Der erste internationale Auftritt auf dem Genfer Salon dient lt. Massimo Di Risio der Suche nach geeigneten Importeuren in Europa. Denzel-Vorstandschef Ing. Alfred Stadler erblickt in der neuen sich bietenden Konstellation samt Sicherstellung der Teileversorgung und der technischen Dokumentation einen rascheren Marktzugang von chinesischen Autos in Österreich realisierbar, als gedacht.
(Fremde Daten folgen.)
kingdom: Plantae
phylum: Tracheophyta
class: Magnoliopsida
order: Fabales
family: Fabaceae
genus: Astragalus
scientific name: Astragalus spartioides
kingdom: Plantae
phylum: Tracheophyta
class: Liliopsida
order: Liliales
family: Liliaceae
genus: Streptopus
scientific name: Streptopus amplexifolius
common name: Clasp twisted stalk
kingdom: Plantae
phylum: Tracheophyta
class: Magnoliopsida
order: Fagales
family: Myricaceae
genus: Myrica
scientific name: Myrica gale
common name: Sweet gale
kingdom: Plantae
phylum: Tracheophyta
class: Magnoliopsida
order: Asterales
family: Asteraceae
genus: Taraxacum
Zunächst werden 1.6- und 2.0-l-Benziner „Made in China“ mit technischer und optischer Verbesserung angeboten, wobei in den chinesischen Aggregaten AVL-Motorentechnologie zur Anwendung kommt. Der 1.9-l-Diesel wird in Italien mit einem lupenreinen Fiat-Motor samt Getriebe und Achsen komplettiert.
Die Fabrik meldet aktuell 50 Autos Tagesausstoß, mit Eröffnung einer zweiten Assemblingstation sollen in Kürze 200 „dr“ täglich vom Band laufen.
Der neue Spieler auf dem internationalen Importeursparkett vermarktet zudem an nur einem Standort in Italien als Megadealer 15 Marken. 2008 nennt er den Verkauf von 18.000 NW/GW – ohne „dr“.